Your assignment.
Count how many lines in the entries below hold the string "Môle", and respond with that number only.

(Dataset entries)
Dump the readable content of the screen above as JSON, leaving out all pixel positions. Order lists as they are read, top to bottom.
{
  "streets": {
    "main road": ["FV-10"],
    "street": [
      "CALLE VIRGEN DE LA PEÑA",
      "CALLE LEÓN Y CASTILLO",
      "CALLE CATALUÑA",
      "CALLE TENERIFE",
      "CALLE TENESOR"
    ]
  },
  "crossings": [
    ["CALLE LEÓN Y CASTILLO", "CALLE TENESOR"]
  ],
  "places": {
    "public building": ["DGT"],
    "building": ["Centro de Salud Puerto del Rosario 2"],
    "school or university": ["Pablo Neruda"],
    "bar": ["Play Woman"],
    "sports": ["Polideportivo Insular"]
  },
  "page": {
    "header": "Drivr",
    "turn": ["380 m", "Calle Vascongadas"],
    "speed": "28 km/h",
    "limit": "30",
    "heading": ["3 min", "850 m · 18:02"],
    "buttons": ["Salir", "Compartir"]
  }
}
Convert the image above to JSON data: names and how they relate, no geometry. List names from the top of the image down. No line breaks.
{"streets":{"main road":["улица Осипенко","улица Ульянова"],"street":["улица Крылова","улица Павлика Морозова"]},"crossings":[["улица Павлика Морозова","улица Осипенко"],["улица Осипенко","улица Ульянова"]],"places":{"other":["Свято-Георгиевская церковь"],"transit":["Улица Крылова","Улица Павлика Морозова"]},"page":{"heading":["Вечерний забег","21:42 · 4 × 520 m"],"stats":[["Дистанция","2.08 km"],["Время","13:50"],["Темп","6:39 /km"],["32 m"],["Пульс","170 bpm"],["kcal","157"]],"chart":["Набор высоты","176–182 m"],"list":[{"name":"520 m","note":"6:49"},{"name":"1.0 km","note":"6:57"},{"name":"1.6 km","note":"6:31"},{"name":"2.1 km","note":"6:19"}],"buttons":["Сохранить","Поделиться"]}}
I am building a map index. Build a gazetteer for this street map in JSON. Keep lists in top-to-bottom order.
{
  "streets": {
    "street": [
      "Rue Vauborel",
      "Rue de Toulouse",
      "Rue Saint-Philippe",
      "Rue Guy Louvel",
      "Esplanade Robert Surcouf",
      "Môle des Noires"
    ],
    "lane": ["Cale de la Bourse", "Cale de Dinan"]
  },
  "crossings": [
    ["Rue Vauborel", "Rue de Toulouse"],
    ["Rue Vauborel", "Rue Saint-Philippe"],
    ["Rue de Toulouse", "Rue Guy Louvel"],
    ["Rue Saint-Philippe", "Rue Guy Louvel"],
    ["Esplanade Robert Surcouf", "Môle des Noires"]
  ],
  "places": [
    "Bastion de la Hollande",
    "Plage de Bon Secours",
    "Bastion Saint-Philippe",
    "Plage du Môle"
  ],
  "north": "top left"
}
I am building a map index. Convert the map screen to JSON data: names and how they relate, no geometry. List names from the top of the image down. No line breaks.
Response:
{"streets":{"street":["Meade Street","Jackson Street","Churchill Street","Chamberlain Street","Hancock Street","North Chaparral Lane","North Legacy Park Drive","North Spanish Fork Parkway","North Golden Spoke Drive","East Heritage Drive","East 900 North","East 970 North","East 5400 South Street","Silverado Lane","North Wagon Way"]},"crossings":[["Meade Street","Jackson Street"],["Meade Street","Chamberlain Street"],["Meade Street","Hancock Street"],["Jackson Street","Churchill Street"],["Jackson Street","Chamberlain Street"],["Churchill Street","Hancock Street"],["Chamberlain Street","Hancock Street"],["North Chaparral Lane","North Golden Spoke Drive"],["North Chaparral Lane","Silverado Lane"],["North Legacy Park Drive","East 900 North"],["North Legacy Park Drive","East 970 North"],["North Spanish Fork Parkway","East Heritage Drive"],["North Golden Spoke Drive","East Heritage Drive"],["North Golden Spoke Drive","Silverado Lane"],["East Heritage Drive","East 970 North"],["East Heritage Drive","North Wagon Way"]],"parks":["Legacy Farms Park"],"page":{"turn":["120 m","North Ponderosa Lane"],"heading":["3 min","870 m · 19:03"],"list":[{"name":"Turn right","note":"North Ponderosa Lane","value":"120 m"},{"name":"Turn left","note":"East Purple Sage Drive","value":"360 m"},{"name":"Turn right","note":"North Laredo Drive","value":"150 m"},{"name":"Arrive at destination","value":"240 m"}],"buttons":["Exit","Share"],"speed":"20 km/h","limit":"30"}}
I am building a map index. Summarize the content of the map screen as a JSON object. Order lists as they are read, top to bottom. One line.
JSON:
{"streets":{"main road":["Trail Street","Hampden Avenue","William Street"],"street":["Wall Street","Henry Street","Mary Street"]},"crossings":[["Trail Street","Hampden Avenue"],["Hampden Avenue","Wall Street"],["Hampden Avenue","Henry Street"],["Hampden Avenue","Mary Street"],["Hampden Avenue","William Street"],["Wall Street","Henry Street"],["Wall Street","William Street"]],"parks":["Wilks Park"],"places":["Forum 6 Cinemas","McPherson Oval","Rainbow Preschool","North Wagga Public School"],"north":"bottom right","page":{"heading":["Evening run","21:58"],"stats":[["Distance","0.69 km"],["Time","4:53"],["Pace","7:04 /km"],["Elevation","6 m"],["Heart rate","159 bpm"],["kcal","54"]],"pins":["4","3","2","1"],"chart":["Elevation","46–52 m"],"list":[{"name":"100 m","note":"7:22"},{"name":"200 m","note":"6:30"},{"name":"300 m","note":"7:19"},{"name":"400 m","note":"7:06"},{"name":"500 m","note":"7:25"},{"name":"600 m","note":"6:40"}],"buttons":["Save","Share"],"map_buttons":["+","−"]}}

Response to this task.
3